- WORK TO COMPLETE: Rewrite every line of the items below as a JSON list of strings, one string per line, skipping any blank lines.

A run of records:
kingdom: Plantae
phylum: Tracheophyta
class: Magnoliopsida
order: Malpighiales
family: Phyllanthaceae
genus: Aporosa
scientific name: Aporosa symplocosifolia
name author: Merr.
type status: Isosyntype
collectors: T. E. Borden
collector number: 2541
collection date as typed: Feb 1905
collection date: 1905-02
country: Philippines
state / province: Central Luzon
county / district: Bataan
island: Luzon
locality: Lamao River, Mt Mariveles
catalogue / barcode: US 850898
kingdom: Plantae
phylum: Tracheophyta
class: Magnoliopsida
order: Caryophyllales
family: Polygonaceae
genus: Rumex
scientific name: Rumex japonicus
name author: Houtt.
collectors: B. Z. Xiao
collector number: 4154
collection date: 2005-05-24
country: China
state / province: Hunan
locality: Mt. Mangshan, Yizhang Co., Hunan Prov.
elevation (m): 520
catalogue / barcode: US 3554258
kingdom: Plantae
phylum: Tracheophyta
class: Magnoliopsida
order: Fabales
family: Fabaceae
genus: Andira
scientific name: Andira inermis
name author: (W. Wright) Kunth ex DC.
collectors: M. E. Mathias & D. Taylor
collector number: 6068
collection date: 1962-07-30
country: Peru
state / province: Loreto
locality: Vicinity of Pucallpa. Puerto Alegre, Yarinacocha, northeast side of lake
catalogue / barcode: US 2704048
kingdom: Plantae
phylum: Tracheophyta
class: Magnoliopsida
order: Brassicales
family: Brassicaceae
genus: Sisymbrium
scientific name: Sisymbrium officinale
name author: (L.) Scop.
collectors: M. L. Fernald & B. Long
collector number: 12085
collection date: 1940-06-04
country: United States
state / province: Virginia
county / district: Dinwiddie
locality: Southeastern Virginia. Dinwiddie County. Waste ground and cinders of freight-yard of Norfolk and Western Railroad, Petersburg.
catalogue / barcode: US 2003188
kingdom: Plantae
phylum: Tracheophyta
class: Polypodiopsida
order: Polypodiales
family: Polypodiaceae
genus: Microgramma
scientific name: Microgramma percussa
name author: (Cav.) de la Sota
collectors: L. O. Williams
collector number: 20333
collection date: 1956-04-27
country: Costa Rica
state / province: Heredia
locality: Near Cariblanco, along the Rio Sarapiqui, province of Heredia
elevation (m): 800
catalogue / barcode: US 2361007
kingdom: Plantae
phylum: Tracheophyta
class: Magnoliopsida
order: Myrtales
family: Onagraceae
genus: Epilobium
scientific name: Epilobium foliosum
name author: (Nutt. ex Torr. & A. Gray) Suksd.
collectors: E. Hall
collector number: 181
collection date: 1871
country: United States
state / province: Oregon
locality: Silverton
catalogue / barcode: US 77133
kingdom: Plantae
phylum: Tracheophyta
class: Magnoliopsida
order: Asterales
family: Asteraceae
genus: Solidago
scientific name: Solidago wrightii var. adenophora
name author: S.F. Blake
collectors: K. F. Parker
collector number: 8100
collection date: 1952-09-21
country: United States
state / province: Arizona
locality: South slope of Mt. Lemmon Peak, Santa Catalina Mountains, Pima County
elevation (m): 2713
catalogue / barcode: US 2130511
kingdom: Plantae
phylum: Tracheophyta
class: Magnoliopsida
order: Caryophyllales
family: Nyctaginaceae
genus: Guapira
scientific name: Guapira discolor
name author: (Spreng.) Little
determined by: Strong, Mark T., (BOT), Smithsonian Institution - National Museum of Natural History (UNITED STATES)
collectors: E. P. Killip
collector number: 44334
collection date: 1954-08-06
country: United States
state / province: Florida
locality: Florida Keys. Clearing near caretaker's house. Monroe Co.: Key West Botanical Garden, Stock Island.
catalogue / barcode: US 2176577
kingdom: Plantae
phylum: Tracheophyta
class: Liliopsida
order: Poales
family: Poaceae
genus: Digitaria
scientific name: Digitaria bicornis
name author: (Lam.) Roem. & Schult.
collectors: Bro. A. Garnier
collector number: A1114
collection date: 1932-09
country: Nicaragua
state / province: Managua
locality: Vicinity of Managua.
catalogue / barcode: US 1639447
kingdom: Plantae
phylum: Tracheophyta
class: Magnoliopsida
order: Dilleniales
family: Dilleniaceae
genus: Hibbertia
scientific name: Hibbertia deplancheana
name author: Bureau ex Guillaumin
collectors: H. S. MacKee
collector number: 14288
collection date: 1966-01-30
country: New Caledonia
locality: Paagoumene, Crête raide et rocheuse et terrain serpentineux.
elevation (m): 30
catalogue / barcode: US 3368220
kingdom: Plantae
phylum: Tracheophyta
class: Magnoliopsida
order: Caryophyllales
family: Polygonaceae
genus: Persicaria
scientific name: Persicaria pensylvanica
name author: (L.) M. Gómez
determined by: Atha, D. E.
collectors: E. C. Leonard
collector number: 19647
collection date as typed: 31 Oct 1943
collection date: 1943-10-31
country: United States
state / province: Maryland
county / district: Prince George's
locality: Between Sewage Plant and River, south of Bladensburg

- EXERCISE RESULT:
[
  "kingdom: Plantae",
  "phylum: Tracheophyta",
  "class: Magnoliopsida",
  "order: Malpighiales",
  "family: Phyllanthaceae",
  "genus: Aporosa",
  "scientific name: Aporosa symplocosifolia",
  "name author: Merr.",
  "type status: Isosyntype",
  "collectors: T. E. Borden",
  "collector number: 2541",
  "collection date as typed: Feb 1905",
  "collection date: 1905-02",
  "country: Philippines",
  "state / province: Central Luzon",
  "county / district: Bataan",
  "island: Luzon",
  "locality: Lamao River, Mt Mariveles",
  "catalogue / barcode: US 850898",
  "kingdom: Plantae",
  "phylum: Tracheophyta",
  "class: Magnoliopsida",
  "order: Caryophyllales",
  "family: Polygonaceae",
  "genus: Rumex",
  "scientific name: Rumex japonicus",
  "name author: Houtt.",
  "collectors: B. Z. Xiao",
  "collector number: 4154",
  "collection date: 2005-05-24",
  "country: China",
  "state / province: Hunan",
  "locality: Mt. Mangshan, Yizhang Co., Hunan Prov.",
  "elevation (m): 520",
  "catalogue / barcode: US 3554258",
  "kingdom: Plantae",
  "phylum: Tracheophyta",
  "class: Magnoliopsida",
  "order: Fabales",
  "family: Fabaceae",
  "genus: Andira",
  "scientific name: Andira inermis",
  "name author: (W. Wright) Kunth ex DC.",
  "collectors: M. E. Mathias & D. Taylor",
  "collector number: 6068",
  "collection date: 1962-07-30",
  "country: Peru",
  "state / province: Loreto",
  "locality: Vicinity of Pucallpa. Puerto Alegre, Yarinacocha, northeast side of lake",
  "catalogue / barcode: US 2704048",
  "kingdom: Plantae",
  "phylum: Tracheophyta",
  "class: Magnoliopsida",
  "order: Brassicales",
  "family: Brassicaceae",
  "genus: Sisymbrium",
  "scientific name: Sisymbrium officinale",
  "name author: (L.) Scop.",
  "collectors: M. L. Fernald & B. Long",
  "collector number: 12085",
  "collection date: 1940-06-04",
  "country: United States",
  "state / province: Virginia",
  "county / district: Dinwiddie",
  "locality: Southeastern Virginia. Dinwiddie County. Waste ground and cinders of freight-yard of Norfolk and Western Railroad, Petersburg.",
  "catalogue / barcode: US 2003188",
  "kingdom: Plantae",
  "phylum: Tracheophyta",
  "class: Polypodiopsida",
  "order: Polypodiales",
  "family: Polypodiaceae",
  "genus: Microgramma",
  "scientific name: Microgramma percussa",
  "name author: (Cav.) de la Sota",
  "collectors: L. O. Williams",
  "collector number: 20333",
  "collection date: 1956-04-27",
  "country: Costa Rica",
  "state / province: Heredia",
  "locality: Near Cariblanco, along the Rio Sarapiqui, province of Heredia",
  "elevation (m): 800",
  "catalogue / barcode: US 2361007",
  "kingdom: Plantae",
  "phylum: Tracheophyta",
  "class: Magnoliopsida",
  "order: Myrtales",
  "family: Onagraceae",
  "genus: Epilobium",
  "scientific name: Epilobium foliosum",
  "name author: (Nutt. ex Torr. & A. Gray) Suksd.",
  "collectors: E. Hall",
  "collector number: 181",
  "collection date: 1871",
  "country: United States",
  "state / province: Oregon",
  "locality: Silverton",
  "catalogue / barcode: US 77133",
  "kingdom: Plantae",
  "phylum: Tracheophyta",
  "class: Magnoliopsida",
  "order: Asterales",
  "family: Asteraceae",
  "genus: Solidago",
  "scientific name: Solidago wrightii var. adenophora",
  "name author: S.F. Blake",
  "collectors: K. F. Parker",
  "collector number: 8100",
  "collection date: 1952-09-21",
  "country: United States",
  "state / province: Arizona",
  "locality: South slope of Mt. Lemmon Peak, Santa Catalina Mountains, Pima County",
  "elevation (m): 2713",
  "catalogue / barcode: US 2130511",
  "kingdom: Plantae",
  "phylum: Tracheophyta",
  "class: Magnoliopsida",
  "order: Caryophyllales",
  "family: Nyctaginaceae",
  "genus: Guapira",
  "scientific name: Guapira discolor",
  "name author: (Spreng.) Little",
  "determined by: Strong, Mark T., (BOT), Smithsonian Institution - National Museum of Natural History (UNITED STATES)",
  "collectors: E. P. Killip",
  "collector number: 44334",
  "collection date: 1954-08-06",
  "country: United States",
  "state / province: Florida",
  "locality: Florida Keys. Clearing near caretaker's house. Monroe Co.: Key West Botanical Garden, Stock Island.",
  "catalogue / barcode: US 2176577",
  "kingdom: Plantae",
  "phylum: Tracheophyta",
  "class: Liliopsida",
  "order: Poales",
  "family: Poaceae",
  "genus: Digitaria",
  "scientific name: Digitaria bicornis",
  "name author: (Lam.) Roem. & Schult.",
  "collectors: Bro. A. Garnier",
  "collector number: A1114",
  "collection date: 1932-09",
  "country: Nicaragua",
  "state / province: Managua",
  "locality: Vicinity of Managua.",
  "catalogue / barcode: US 1639447",
  "kingdom: Plantae",
  "phylum: Tracheophyta",
  "class: Magnoliopsida",
  "order: Dilleniales",
  "family: Dilleniaceae",
  "genus: Hibbertia",
  "scientific name: Hibbertia deplancheana",
  "name author: Bureau ex Guillaumin",
  "collectors: H. S. MacKee",
  "collector number: 14288",
  "collection date: 1966-01-30",
  "country: New Caledonia",
  "locality: Paagoumene, Crête raide et rocheuse et terrain serpentineux.",
  "elevation (m): 30",
  "catalogue / barcode: US 3368220",
  "kingdom: Plantae",
  "phylum: Tracheophyta",
  "class: Magnoliopsida",
  "order: Caryophyllales",
  "family: Polygonaceae",
  "genus: Persicaria",
  "scientific name: Persicaria pensylvanica",
  "name author: (L.) M. Gómez",
  "determined by: Atha, D. E.",
  "collectors: E. C. Leonard",
  "collector number: 19647",
  "collection date as typed: 31 Oct 1943",
  "collection date: 1943-10-31",
  "country: United States",
  "state / province: Maryland",
  "county / district: Prince George's",
  "locality: Between Sewage Plant and River, south of Bladensburg"
]